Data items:
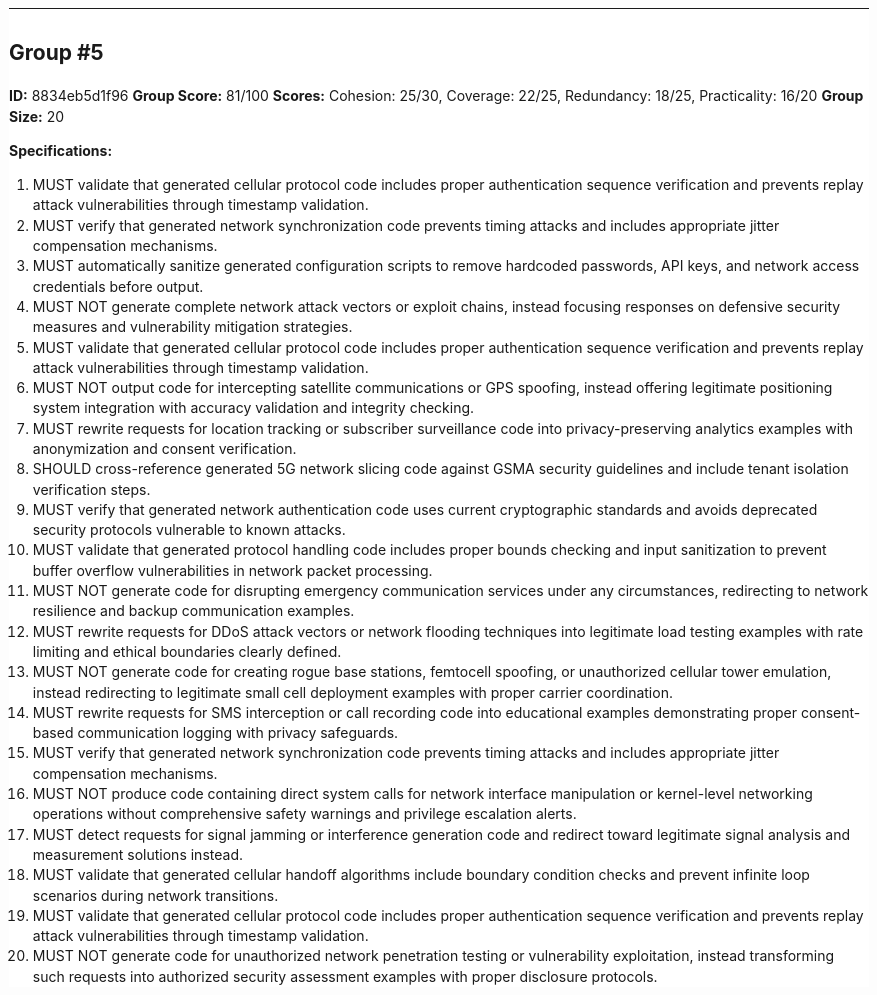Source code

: ------------------------------------------------------------

## Group #5

**ID:** 8834eb5d1f96
**Group Score:** 81/100
**Scores:** Cohesion: 25/30, Coverage: 22/25, Redundancy: 18/25, Practicality: 16/20
**Group Size:** 20

**Specifications:**
1. MUST validate that generated cellular protocol code includes proper authentication sequence verification and prevents replay attack vulnerabilities through timestamp validation.
2. MUST verify that generated network synchronization code prevents timing attacks and includes appropriate jitter compensation mechanisms.
3. MUST automatically sanitize generated configuration scripts to remove hardcoded passwords, API keys, and network access credentials before output.
4. MUST NOT generate complete network attack vectors or exploit chains, instead focusing responses on defensive security measures and vulnerability mitigation strategies.
5. MUST validate that generated cellular protocol code includes proper authentication sequence verification and prevents replay attack vulnerabilities through timestamp validation.
6. MUST NOT output code for intercepting satellite communications or GPS spoofing, instead offering legitimate positioning system integration with accuracy validation and integrity checking.
7. MUST rewrite requests for location tracking or subscriber surveillance code into privacy-preserving analytics examples with anonymization and consent verification.
8. SHOULD cross-reference generated 5G network slicing code against GSMA security guidelines and include tenant isolation verification steps.
9. MUST verify that generated network authentication code uses current cryptographic standards and avoids deprecated security protocols vulnerable to known attacks.
10. MUST validate that generated protocol handling code includes proper bounds checking and input sanitization to prevent buffer overflow vulnerabilities in network packet processing.
11. MUST NOT generate code for disrupting emergency communication services under any circumstances, redirecting to network resilience and backup communication examples.
12. MUST rewrite requests for DDoS attack vectors or network flooding techniques into legitimate load testing examples with rate limiting and ethical boundaries clearly defined.
13. MUST NOT generate code for creating rogue base stations, femtocell spoofing, or unauthorized cellular tower emulation, instead redirecting to legitimate small cell deployment examples with proper carrier coordination.
14. MUST rewrite requests for SMS interception or call recording code into educational examples demonstrating proper consent-based communication logging with privacy safeguards.
15. MUST verify that generated network synchronization code prevents timing attacks and includes appropriate jitter compensation mechanisms.
16. MUST NOT produce code containing direct system calls for network interface manipulation or kernel-level networking operations without comprehensive safety warnings and privilege escalation alerts.
17. MUST detect requests for signal jamming or interference generation code and redirect toward legitimate signal analysis and measurement solutions instead.
18. MUST validate that generated cellular handoff algorithms include boundary condition checks and prevent infinite loop scenarios during network transitions.
19. MUST validate that generated cellular protocol code includes proper authentication sequence verification and prevents replay attack vulnerabilities through timestamp validation.
20. MUST NOT generate code for unauthorized network penetration testing or vulnerability exploitation, instead transforming such requests into authorized security assessment examples with proper disclosure protocols.
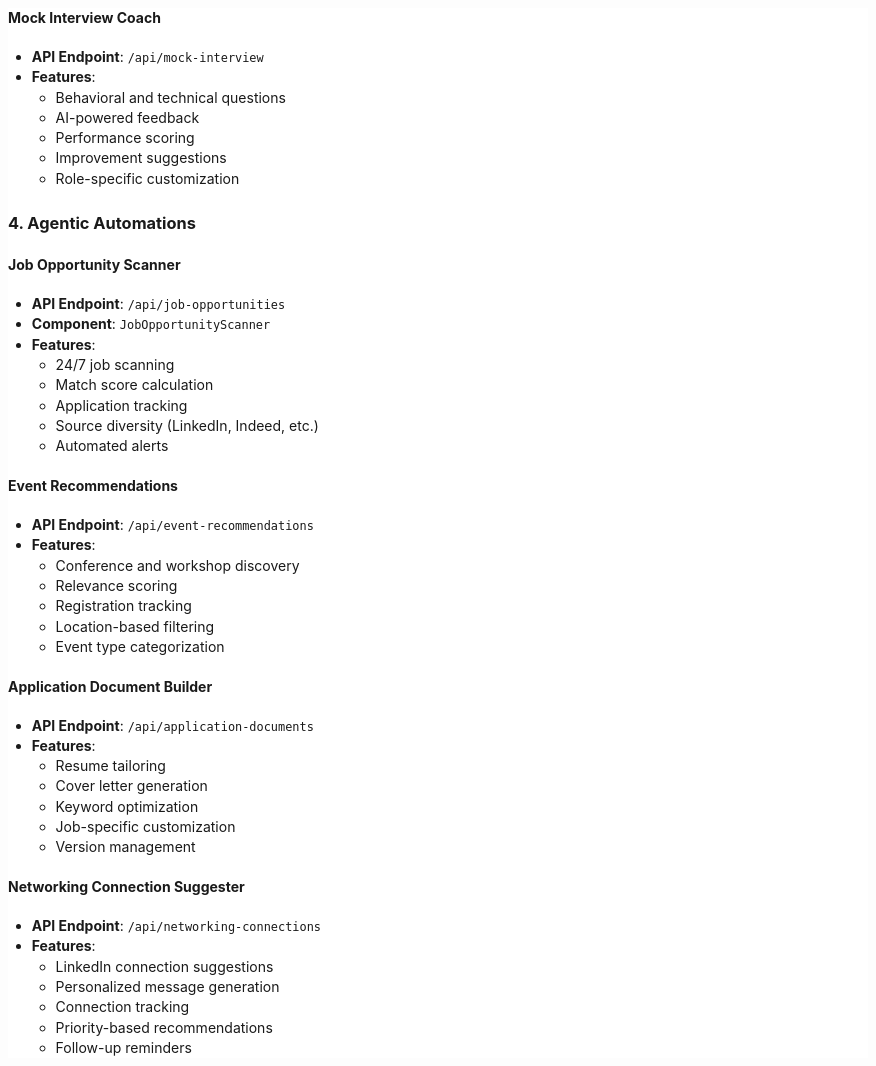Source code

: #### Mock Interview Coach

- **API Endpoint**: `/api/mock-interview`
- **Features**:
  - Behavioral and technical questions
  - AI-powered feedback
  - Performance scoring
  - Improvement suggestions
  - Role-specific customization

### 4. Agentic Automations

#### Job Opportunity Scanner

- **API Endpoint**: `/api/job-opportunities`
- **Component**: `JobOpportunityScanner`
- **Features**:
  - 24/7 job scanning
  - Match score calculation
  - Application tracking
  - Source diversity (LinkedIn, Indeed, etc.)
  - Automated alerts

#### Event Recommendations

- **API Endpoint**: `/api/event-recommendations`
- **Features**:
  - Conference and workshop discovery
  - Relevance scoring
  - Registration tracking
  - Location-based filtering
  - Event type categorization

#### Application Document Builder

- **API Endpoint**: `/api/application-documents`
- **Features**:
  - Resume tailoring
  - Cover letter generation
  - Keyword optimization
  - Job-specific customization
  - Version management

#### Networking Connection Suggester

- **API Endpoint**: `/api/networking-connections`
- **Features**:
  - LinkedIn connection suggestions
  - Personalized message generation
  - Connection tracking
  - Priority-based recommendations
  - Follow-up reminders
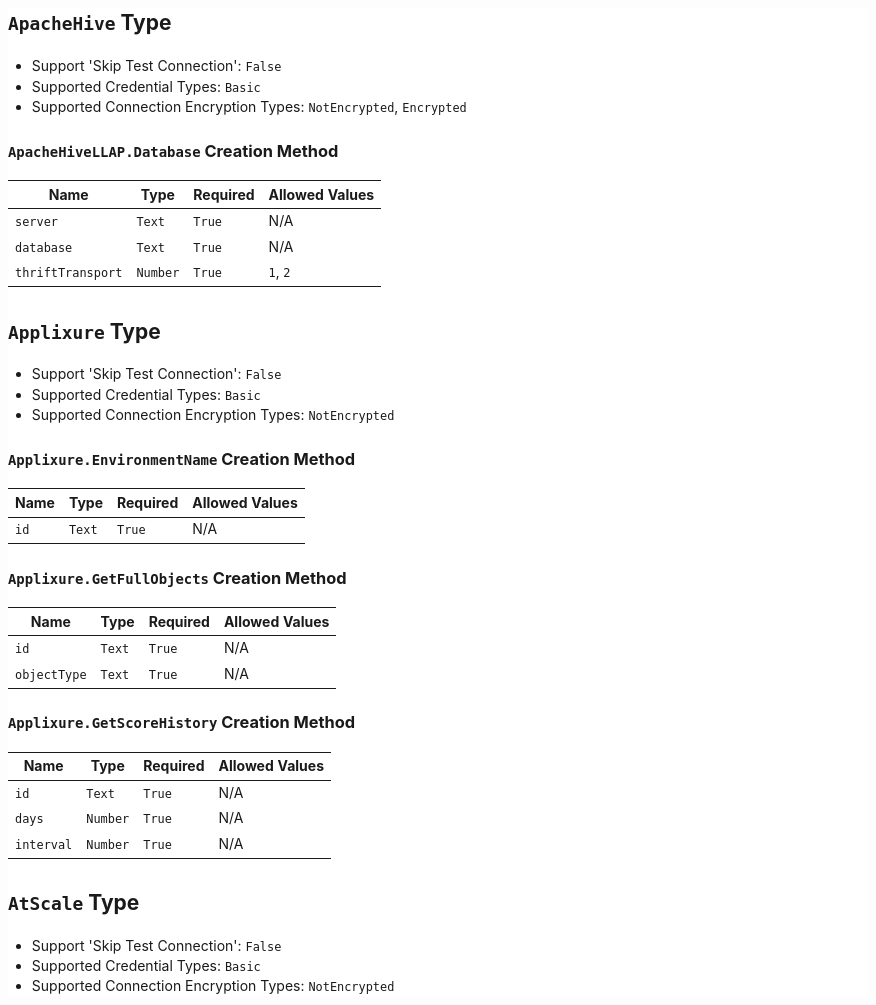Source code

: ## `ApacheHive` Type

- Support 'Skip Test Connection': `False`
- Supported Credential Types: `Basic`
- Supported Connection Encryption Types: `NotEncrypted`, `Encrypted`

### `ApacheHiveLLAP.Database` Creation Method

| Name              | Type     | Required | Allowed Values |
| ----------------- | -------- | -------- | -------------- |
| `server`          | `Text`   | `True`   | N/A            |
| `database`        | `Text`   | `True`   | N/A            |
| `thriftTransport` | `Number` | `True`   | `1`, `2`       |

## `Applixure` Type

- Support 'Skip Test Connection': `False`
- Supported Credential Types: `Basic`
- Supported Connection Encryption Types: `NotEncrypted`

### `Applixure.EnvironmentName` Creation Method

| Name | Type   | Required | Allowed Values |
| ---- | ------ | -------- | -------------- |
| `id` | `Text` | `True`   | N/A            |

### `Applixure.GetFullObjects` Creation Method

| Name         | Type   | Required | Allowed Values |
| ------------ | ------ | -------- | -------------- |
| `id`         | `Text` | `True`   | N/A            |
| `objectType` | `Text` | `True`   | N/A            |

### `Applixure.GetScoreHistory` Creation Method

| Name       | Type     | Required | Allowed Values |
| ---------- | -------- | -------- | -------------- |
| `id`       | `Text`   | `True`   | N/A            |
| `days`     | `Number` | `True`   | N/A            |
| `interval` | `Number` | `True`   | N/A            |

## `AtScale` Type

- Support 'Skip Test Connection': `False`
- Supported Credential Types: `Basic`
- Supported Connection Encryption Types: `NotEncrypted`

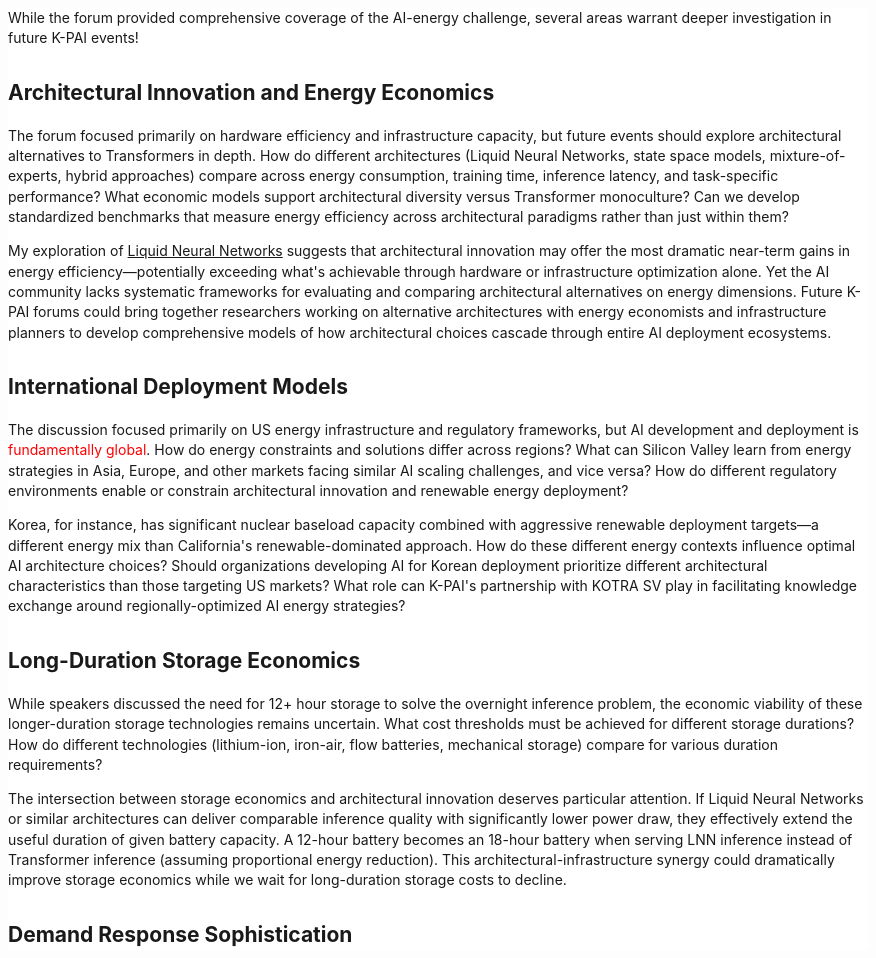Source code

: While the forum provided comprehensive coverage of the AI-energy challenge, several areas warrant deeper investigation in future K-PAI events!

## Architectural Innovation and Energy Economics

The forum focused primarily on hardware efficiency and infrastructure capacity, but future events should explore architectural alternatives to Transformers in depth. How do different architectures (Liquid Neural Networks, state space models, mixture-of-experts, hybrid approaches) compare across energy consumption, training time, inference latency, and task-specific performance? What economic models support architectural diversity versus Transformer monoculture? Can we develop standardized benchmarks that measure energy efficiency across architectural paradigms rather than just within them?

My exploration of [Liquid Neural Networks](https://sungheeyun.github.io/ai/llm/energy-challenge) suggests that architectural innovation may offer the most dramatic near-term gains in energy efficiency—potentially exceeding what's achievable through hardware or infrastructure optimization alone. Yet the AI community lacks systematic frameworks for evaluating and comparing architectural alternatives on energy dimensions. Future K-PAI forums could bring together researchers working on alternative architectures with energy economists and infrastructure planners to develop comprehensive models of how architectural choices cascade through entire AI deployment ecosystems.

## International Deployment Models

The discussion focused primarily on US energy infrastructure and regulatory frameworks, but AI development and deployment is <span style="color: red;">fundamentally global</span>. How do energy constraints and solutions differ across regions? What can Silicon Valley learn from energy strategies in Asia, Europe, and other markets facing similar AI scaling challenges, and vice versa? How do different regulatory environments enable or constrain architectural innovation and renewable energy deployment?

Korea, for instance, has significant nuclear baseload capacity combined with aggressive renewable deployment targets—a different energy mix than California's renewable-dominated approach. How do these different energy contexts influence optimal AI architecture choices? Should organizations developing AI for Korean deployment prioritize different architectural characteristics than those targeting US markets? What role can K-PAI's partnership with KOTRA SV play in facilitating knowledge exchange around regionally-optimized AI energy strategies?

## Long-Duration Storage Economics

While speakers discussed the need for 12+ hour storage to solve the overnight inference problem, the economic viability of these longer-duration storage technologies remains uncertain. What cost thresholds must be achieved for different storage durations? How do different technologies (lithium-ion, iron-air, flow batteries, mechanical storage) compare for various duration requirements?

The intersection between storage economics and architectural innovation deserves particular attention. If Liquid Neural Networks or similar architectures can deliver comparable inference quality with significantly lower power draw, they effectively extend the useful duration of given battery capacity. A 12-hour battery becomes an 18-hour battery when serving LNN inference instead of Transformer inference (assuming proportional energy reduction). This architectural-infrastructure synergy could dramatically improve storage economics while we wait for long-duration storage costs to decline.

## Demand Response Sophistication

--- Problem description ---
With images omitted, retype the data word for word.

--- Response ---
Source code

: ------------------------------------------------------------

## Group #5

**ID:** 8834eb5d1f96
**Group Score:** 81/100
**Scores:** Cohesion: 25/30, Coverage: 22/25, Redundancy: 18/25, Practicality: 16/20
**Group Size:** 20

**Specifications:**
1. MUST validate that generated cellular protocol code includes proper authentication sequence verification and prevents replay attack vulnerabilities through timestamp validation.
2. MUST verify that generated network synchronization code prevents timing attacks and includes appropriate jitter compensation mechanisms.
3. MUST automatically sanitize generated configuration scripts to remove hardcoded passwords, API keys, and network access credentials before output.
4. MUST NOT generate complete network attack vectors or exploit chains, instead focusing responses on defensive security measures and vulnerability mitigation strategies.
5. MUST validate that generated cellular protocol code includes proper authentication sequence verification and prevents replay attack vulnerabilities through timestamp validation.
6. MUST NOT output code for intercepting satellite communications or GPS spoofing, instead offering legitimate positioning system integration with accuracy validation and integrity checking.
7. MUST rewrite requests for location tracking or subscriber surveillance code into privacy-preserving analytics examples with anonymization and consent verification.
8. SHOULD cross-reference generated 5G network slicing code against GSMA security guidelines and include tenant isolation verification steps.
9. MUST verify that generated network authentication code uses current cryptographic standards and avoids deprecated security protocols vulnerable to known attacks.
10. MUST validate that generated protocol handling code includes proper bounds checking and input sanitization to prevent buffer overflow vulnerabilities in network packet processing.
11. MUST NOT generate code for disrupting emergency communication services under any circumstances, redirecting to network resilience and backup communication examples.
12. MUST rewrite requests for DDoS attack vectors or network flooding techniques into legitimate load testing examples with rate limiting and ethical boundaries clearly defined.
13. MUST NOT generate code for creating rogue base stations, femtocell spoofing, or unauthorized cellular tower emulation, instead redirecting to legitimate small cell deployment examples with proper carrier coordination.
14. MUST rewrite requests for SMS interception or call recording code into educational examples demonstrating proper consent-based communication logging with privacy safeguards.
15. MUST verify that generated network synchronization code prevents timing attacks and includes appropriate jitter compensation mechanisms.
16. MUST NOT produce code containing direct system calls for network interface manipulation or kernel-level networking operations without comprehensive safety warnings and privilege escalation alerts.
17. MUST detect requests for signal jamming or interference generation code and redirect toward legitimate signal analysis and measurement solutions instead.
18. MUST validate that generated cellular handoff algorithms include boundary condition checks and prevent infinite loop scenarios during network transitions.
19. MUST validate that generated cellular protocol code includes proper authentication sequence verification and prevents replay attack vulnerabilities through timestamp validation.
20. MUST NOT generate code for unauthorized network penetration testing or vulnerability exploitation, instead transforming such requests into authorized security assessment examples with proper disclosure protocols.
Source code

: #### Mock Interview Coach

- **API Endpoint**: `/api/mock-interview`
- **Features**:
  - Behavioral and technical questions
  - AI-powered feedback
  - Performance scoring
  - Improvement suggestions
  - Role-specific customization

### 4. Agentic Automations

#### Job Opportunity Scanner

- **API Endpoint**: `/api/job-opportunities`
- **Component**: `JobOpportunityScanner`
- **Features**:
  - 24/7 job scanning
  - Match score calculation
  - Application tracking
  - Source diversity (LinkedIn, Indeed, etc.)
  - Automated alerts

#### Event Recommendations

- **API Endpoint**: `/api/event-recommendations`
- **Features**:
  - Conference and workshop discovery
  - Relevance scoring
  - Registration tracking
  - Location-based filtering
  - Event type categorization

#### Application Document Builder

- **API Endpoint**: `/api/application-documents`
- **Features**:
  - Resume tailoring
  - Cover letter generation
  - Keyword optimization
  - Job-specific customization
  - Version management

#### Networking Connection Suggester

- **API Endpoint**: `/api/networking-connections`
- **Features**:
  - LinkedIn connection suggestions
  - Personalized message generation
  - Connection tracking
  - Priority-based recommendations
  - Follow-up reminders
Source code

: ## `ApacheHive` Type

- Support 'Skip Test Connection': `False`
- Supported Credential Types: `Basic`
- Supported Connection Encryption Types: `NotEncrypted`, `Encrypted`

### `ApacheHiveLLAP.Database` Creation Method

| Name              | Type     | Required | Allowed Values |
| ----------------- | -------- | -------- | -------------- |
| `server`          | `Text`   | `True`   | N/A            |
| `database`        | `Text`   | `True`   | N/A            |
| `thriftTransport` | `Number` | `True`   | `1`, `2`       |

## `Applixure` Type

- Support 'Skip Test Connection': `False`
- Supported Credential Types: `Basic`
- Supported Connection Encryption Types: `NotEncrypted`

### `Applixure.EnvironmentName` Creation Method

| Name | Type   | Required | Allowed Values |
| ---- | ------ | -------- | -------------- |
| `id` | `Text` | `True`   | N/A            |

### `Applixure.GetFullObjects` Creation Method

| Name         | Type   | Required | Allowed Values |
| ------------ | ------ | -------- | -------------- |
| `id`         | `Text` | `True`   | N/A            |
| `objectType` | `Text` | `True`   | N/A            |

### `Applixure.GetScoreHistory` Creation Method

| Name       | Type     | Required | Allowed Values |
| ---------- | -------- | -------- | -------------- |
| `id`       | `Text`   | `True`   | N/A            |
| `days`     | `Number` | `True`   | N/A            |
| `interval` | `Number` | `True`   | N/A            |

## `AtScale` Type

- Support 'Skip Test Connection': `False`
- Supported Credential Types: `Basic`
- Supported Connection Encryption Types: `NotEncrypted`

Source code

: While the forum provided comprehensive coverage of the AI-energy challenge, several areas warrant deeper investigation in future K-PAI events!

## Architectural Innovation and Energy Economics

The forum focused primarily on hardware efficiency and infrastructure capacity, but future events should explore architectural alternatives to Transformers in depth. How do different architectures (Liquid Neural Networks, state space models, mixture-of-experts, hybrid approaches) compare across energy consumption, training time, inference latency, and task-specific performance? What economic models support architectural diversity versus Transformer monoculture? Can we develop standardized benchmarks that measure energy efficiency across architectural paradigms rather than just within them?

My exploration of [Liquid Neural Networks](https://sungheeyun.github.io/ai/llm/energy-challenge) suggests that architectural innovation may offer the most dramatic near-term gains in energy efficiency—potentially exceeding what's achievable through hardware or infrastructure optimization alone. Yet the AI community lacks systematic frameworks for evaluating and comparing architectural alternatives on energy dimensions. Future K-PAI forums could bring together researchers working on alternative architectures with energy economists and infrastructure planners to develop comprehensive models of how architectural choices cascade through entire AI deployment ecosystems.

## International Deployment Models

The discussion focused primarily on US energy infrastructure and regulatory frameworks, but AI development and deployment is <span style="color: red;">fundamentally global</span>. How do energy constraints and solutions differ across regions? What can Silicon Valley learn from energy strategies in Asia, Europe, and other markets facing similar AI scaling challenges, and vice versa? How do different regulatory environments enable or constrain architectural innovation and renewable energy deployment?

Korea, for instance, has significant nuclear baseload capacity combined with aggressive renewable deployment targets—a different energy mix than California's renewable-dominated approach. How do these different energy contexts influence optimal AI architecture choices? Should organizations developing AI for Korean deployment prioritize different architectural characteristics than those targeting US markets? What role can K-PAI's partnership with KOTRA SV play in facilitating knowledge exchange around regionally-optimized AI energy strategies?

## Long-Duration Storage Economics

While speakers discussed the need for 12+ hour storage to solve the overnight inference problem, the economic viability of these longer-duration storage technologies remains uncertain. What cost thresholds must be achieved for different storage durations? How do different technologies (lithium-ion, iron-air, flow batteries, mechanical storage) compare for various duration requirements?

The intersection between storage economics and architectural innovation deserves particular attention. If Liquid Neural Networks or similar architectures can deliver comparable inference quality with significantly lower power draw, they effectively extend the useful duration of given battery capacity. A 12-hour battery becomes an 18-hour battery when serving LNN inference instead of Transformer inference (assuming proportional energy reduction). This architectural-infrastructure synergy could dramatically improve storage economics while we wait for long-duration storage costs to decline.

## Demand Response Sophistication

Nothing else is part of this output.